CD16+ monocytes also produce high levels of various pro-inflammatory cytokines which could be an explanation for the heterogenous symptomatology in PASC. Specifically, elevations in C-C chemokine ligand 5 (CCL5) /RANTES (Regulated on Normal T-cell Expression and Secretion), IL-2, IL-6, IFN-gamma and Vascular Endothelial Growth Factor (VEGF), along with decrease in CCL4 have been observed in patients and are hypothesized to be contributing to the pathophysiology of PASC (8).

Here, we describe an 18 participant case series investigating the combination of the CCR5 receptor antagonist maraviroc, and pravastatin, which targets fractalkine, as a potential therapeutic approach in addressing and treating the potential pathology of PASC.

The CCR5 receptor is a seven-transmembrane G protein-coupled receptor (GPCR) that is found on macrophages and T-lymphocytes and functions to regulate trafficking and effector functions of these cells (9).

The role of CCR5 as a co-receptor for human immunodeficiency virus (HIV) entry was discovered in 1996. Maraviroc is the first and only US Food and Drug Administration (FDA) and European Medical Agency (EMA) approved CCR5 receptor antagonist available to date. Maraviroc is a negative allosteric modulator of the CCR5 receptor, and by binding to the CCR5 receptor, it induces receptor conformational changes that prevent the chemokine binding of RANTES (CCL5) and CCR5-mediated signaling (10).

While this mechanism has been researched and studied extensively in HIV infection, there is increasingly greater recognition and appreciation of the CCR5-CCL5 axis in many other conditions and pathologies such as cancer, autoimmune disorders and endothelial dysfunction.

This signaling is central to the pathophysiology of inflammation by directing immune cells through a process called chemotaxis. These actions are mediated through RANTES, which is produced by platelets, macrophages, eosinophils, fibroblasts, endothelial, epithelial and endometrial cells. (11).

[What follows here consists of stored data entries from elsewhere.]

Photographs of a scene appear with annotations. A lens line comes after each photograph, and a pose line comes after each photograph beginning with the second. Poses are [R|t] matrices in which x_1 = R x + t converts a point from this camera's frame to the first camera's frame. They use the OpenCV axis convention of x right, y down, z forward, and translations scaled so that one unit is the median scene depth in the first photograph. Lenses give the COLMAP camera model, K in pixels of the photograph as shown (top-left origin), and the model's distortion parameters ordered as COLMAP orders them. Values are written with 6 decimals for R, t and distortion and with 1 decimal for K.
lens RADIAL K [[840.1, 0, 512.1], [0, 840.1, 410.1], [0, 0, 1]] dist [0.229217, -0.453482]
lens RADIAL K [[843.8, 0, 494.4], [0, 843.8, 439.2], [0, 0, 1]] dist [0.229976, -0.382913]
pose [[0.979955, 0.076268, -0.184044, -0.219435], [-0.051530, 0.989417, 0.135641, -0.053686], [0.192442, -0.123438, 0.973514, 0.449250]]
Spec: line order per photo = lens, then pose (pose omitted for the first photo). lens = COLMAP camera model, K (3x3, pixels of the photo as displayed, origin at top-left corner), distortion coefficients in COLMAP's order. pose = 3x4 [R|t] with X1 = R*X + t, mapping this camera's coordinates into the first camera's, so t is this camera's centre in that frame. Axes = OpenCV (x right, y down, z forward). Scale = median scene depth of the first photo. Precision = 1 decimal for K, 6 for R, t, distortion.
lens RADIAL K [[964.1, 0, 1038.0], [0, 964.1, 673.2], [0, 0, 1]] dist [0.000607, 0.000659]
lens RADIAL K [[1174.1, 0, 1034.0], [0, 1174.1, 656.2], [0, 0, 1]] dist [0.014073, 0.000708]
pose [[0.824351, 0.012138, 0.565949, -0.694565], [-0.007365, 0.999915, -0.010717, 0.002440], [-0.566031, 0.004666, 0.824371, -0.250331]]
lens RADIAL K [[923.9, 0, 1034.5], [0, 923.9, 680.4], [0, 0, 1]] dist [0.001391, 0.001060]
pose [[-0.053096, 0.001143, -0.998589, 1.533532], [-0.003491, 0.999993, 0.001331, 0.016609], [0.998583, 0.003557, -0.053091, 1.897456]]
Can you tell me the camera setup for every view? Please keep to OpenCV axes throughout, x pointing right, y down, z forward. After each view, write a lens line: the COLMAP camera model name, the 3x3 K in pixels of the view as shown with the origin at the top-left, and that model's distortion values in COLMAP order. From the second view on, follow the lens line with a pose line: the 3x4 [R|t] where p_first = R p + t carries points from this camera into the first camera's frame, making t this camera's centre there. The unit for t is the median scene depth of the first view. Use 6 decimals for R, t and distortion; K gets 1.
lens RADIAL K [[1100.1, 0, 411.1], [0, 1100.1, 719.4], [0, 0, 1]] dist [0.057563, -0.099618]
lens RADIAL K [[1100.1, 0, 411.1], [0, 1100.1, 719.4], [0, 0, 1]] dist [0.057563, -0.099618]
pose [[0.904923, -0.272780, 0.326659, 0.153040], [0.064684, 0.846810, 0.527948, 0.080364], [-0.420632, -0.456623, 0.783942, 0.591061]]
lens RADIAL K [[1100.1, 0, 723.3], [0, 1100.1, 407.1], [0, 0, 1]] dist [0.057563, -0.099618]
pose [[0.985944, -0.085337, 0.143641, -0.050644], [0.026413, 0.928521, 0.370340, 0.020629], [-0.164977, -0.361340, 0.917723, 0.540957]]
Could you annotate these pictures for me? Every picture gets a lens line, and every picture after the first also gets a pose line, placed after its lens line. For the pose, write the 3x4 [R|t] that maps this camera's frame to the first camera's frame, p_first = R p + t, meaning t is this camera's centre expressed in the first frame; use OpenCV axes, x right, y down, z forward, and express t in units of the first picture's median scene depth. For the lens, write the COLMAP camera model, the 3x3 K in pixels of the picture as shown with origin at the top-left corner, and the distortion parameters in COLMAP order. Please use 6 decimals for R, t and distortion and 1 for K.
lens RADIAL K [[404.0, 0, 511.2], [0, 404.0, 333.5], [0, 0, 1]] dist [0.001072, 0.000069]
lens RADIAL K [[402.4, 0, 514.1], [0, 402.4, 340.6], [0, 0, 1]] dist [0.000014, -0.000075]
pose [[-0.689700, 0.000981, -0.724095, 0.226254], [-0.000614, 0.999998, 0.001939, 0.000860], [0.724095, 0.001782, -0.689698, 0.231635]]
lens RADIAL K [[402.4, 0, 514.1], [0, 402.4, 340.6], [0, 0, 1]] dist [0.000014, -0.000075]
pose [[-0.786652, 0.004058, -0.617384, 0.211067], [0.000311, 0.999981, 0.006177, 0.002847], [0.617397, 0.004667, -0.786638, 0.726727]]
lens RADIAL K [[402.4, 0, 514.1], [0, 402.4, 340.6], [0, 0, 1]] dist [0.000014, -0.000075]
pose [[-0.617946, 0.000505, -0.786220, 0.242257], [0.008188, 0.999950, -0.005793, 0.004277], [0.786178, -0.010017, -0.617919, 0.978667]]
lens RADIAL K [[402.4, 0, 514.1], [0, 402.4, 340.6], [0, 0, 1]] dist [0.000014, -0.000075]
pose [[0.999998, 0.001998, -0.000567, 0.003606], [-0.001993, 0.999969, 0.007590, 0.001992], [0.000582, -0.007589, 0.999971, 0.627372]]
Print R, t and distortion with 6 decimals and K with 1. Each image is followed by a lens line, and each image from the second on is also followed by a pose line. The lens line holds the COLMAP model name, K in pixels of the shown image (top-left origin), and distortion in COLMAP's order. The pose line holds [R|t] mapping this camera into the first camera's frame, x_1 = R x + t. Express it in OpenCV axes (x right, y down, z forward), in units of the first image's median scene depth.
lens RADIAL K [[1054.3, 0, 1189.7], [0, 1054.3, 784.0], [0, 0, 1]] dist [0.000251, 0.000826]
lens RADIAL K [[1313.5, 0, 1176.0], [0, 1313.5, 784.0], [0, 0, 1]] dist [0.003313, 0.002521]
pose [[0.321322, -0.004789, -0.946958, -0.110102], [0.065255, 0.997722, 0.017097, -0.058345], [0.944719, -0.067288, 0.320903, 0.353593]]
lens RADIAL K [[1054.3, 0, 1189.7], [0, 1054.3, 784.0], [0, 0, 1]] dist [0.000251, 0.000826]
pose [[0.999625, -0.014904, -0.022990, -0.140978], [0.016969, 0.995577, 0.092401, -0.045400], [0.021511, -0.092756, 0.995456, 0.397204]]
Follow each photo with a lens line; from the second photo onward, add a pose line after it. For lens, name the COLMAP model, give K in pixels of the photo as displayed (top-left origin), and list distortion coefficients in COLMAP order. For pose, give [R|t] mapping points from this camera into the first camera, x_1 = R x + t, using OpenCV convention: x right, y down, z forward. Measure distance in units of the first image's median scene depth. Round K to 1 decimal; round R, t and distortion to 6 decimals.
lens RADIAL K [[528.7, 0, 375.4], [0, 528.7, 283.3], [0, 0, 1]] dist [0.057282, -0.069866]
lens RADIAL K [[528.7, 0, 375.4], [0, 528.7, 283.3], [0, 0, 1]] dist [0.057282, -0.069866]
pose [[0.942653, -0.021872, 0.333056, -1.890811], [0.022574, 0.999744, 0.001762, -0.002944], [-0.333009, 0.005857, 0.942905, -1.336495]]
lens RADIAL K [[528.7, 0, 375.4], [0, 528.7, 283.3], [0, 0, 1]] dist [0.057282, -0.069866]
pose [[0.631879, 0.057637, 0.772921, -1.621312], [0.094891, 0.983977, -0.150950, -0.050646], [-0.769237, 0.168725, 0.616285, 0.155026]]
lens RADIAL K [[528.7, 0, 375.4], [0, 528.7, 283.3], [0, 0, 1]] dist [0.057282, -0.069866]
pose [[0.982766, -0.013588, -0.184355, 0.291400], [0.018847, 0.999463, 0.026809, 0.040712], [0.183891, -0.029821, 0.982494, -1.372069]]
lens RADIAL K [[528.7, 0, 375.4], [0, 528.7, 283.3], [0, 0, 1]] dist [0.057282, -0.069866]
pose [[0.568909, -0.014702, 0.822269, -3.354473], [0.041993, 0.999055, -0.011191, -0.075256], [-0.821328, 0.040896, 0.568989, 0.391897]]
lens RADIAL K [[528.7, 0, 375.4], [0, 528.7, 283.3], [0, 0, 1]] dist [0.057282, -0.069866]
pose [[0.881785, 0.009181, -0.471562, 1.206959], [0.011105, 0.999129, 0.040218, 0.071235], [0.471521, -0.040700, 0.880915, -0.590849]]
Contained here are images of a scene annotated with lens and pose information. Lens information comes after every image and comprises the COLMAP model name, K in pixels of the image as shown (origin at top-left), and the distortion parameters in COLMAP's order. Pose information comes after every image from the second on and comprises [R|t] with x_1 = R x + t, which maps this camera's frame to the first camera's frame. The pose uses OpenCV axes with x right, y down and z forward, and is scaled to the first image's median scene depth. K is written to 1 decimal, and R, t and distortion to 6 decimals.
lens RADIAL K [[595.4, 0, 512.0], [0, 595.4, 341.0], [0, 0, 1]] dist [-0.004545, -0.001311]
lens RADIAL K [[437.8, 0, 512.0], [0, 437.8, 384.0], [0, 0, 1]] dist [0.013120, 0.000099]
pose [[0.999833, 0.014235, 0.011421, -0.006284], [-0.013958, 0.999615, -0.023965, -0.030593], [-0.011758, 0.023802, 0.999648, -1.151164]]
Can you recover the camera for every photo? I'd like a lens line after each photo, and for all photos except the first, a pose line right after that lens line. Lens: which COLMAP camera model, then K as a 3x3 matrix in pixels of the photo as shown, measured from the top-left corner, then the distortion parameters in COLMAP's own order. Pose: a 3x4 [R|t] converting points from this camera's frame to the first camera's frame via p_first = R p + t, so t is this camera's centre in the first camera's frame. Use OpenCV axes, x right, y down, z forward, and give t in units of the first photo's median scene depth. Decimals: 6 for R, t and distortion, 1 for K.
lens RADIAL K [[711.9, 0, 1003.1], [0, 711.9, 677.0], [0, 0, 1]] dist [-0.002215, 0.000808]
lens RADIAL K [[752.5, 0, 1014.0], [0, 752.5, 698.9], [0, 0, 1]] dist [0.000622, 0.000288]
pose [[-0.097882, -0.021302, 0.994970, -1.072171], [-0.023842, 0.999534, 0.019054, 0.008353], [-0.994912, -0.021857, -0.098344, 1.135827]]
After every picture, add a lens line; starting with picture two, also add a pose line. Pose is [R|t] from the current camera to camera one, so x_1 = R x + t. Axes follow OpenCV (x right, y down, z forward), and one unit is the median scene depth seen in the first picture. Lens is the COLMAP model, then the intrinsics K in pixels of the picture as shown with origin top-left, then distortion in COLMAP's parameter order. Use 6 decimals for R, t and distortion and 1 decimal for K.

The effects of RANTES have been implicated in respiratory tract infections, especially viruses possessing RNA genome (including coronavirus, influenza, RSV and adenovirus), asthma, neuroinflammation, and atherosclerosis (12, 13). Maraviroc has also been documented to restore the homeostasis of regulatory T-cells (Treg), increase CD4 and CD8 positive counts, and inhibit HIV-associated chronic inflammation and activation (14, 15).

Interestingly, CD4 and CD8 positive T-cells expressing PD-1 and T-regs have been observed to be significantly lower in PASC patients compared to healthy controls (8), thus suggesting maraviroc could restore the immune dysregulation seen in PASC. The commonly known mechanism of action of statins is inhibition of hydroxymethylglutaryl-CoA (HMG-CoA) reductase enzyme in lowering cholesterol.

However, statins have also been implicated in reducing inflammation, suppressing fractalkine, and lowering VEGF and IL-6 (16), and as such, may play a role in the pathophysiology of PASC. We targeted fractalkine using pravastatin since CD16+ monocytes express high levels of the fractalkine receptor believing this may address the elevations in vascular markers seen in PASC.